■ 练习材料 ■
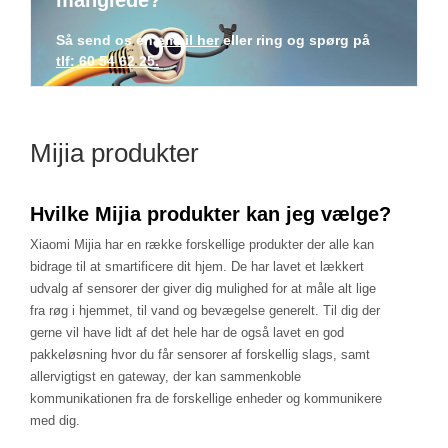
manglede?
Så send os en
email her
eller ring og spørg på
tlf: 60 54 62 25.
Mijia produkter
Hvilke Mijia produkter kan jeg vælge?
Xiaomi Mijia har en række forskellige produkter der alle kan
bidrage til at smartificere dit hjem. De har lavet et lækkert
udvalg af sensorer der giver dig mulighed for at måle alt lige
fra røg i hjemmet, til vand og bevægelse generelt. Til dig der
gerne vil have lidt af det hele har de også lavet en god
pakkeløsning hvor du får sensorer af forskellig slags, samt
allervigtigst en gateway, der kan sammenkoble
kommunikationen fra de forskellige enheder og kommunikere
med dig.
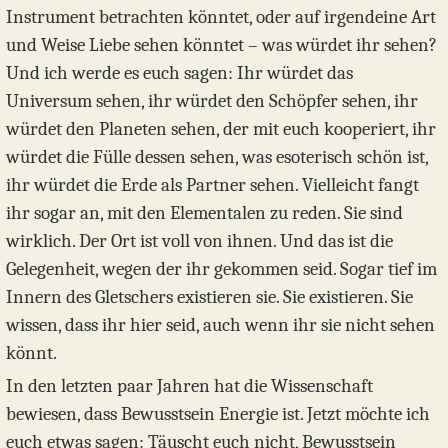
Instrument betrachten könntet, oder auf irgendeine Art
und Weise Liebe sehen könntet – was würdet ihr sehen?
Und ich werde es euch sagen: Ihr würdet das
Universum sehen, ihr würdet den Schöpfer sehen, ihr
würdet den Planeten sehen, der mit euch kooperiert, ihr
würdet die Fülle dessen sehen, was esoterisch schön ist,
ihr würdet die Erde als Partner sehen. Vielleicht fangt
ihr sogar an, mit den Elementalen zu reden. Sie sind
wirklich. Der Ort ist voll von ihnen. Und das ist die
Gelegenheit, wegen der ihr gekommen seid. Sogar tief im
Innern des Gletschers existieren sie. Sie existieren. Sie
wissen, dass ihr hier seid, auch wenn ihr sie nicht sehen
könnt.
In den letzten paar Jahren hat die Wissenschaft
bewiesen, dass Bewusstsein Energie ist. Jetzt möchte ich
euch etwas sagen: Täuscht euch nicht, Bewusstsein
==
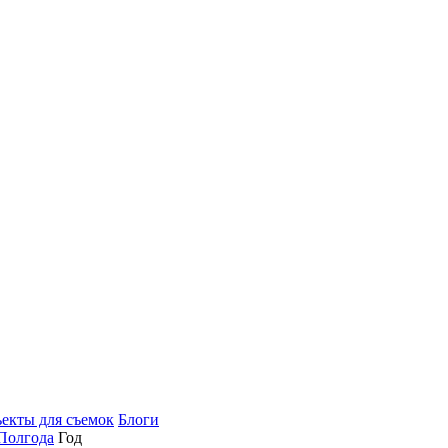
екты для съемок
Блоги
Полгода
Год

■ 任务要求 ■
请从上面的材料中收集所有含有“lavet”这个词的行。

■ 结果如下 ■
bidrage til at smartificere dit hjem. De har lavet et lækkert
gerne vil have lidt af det hele har de også lavet en god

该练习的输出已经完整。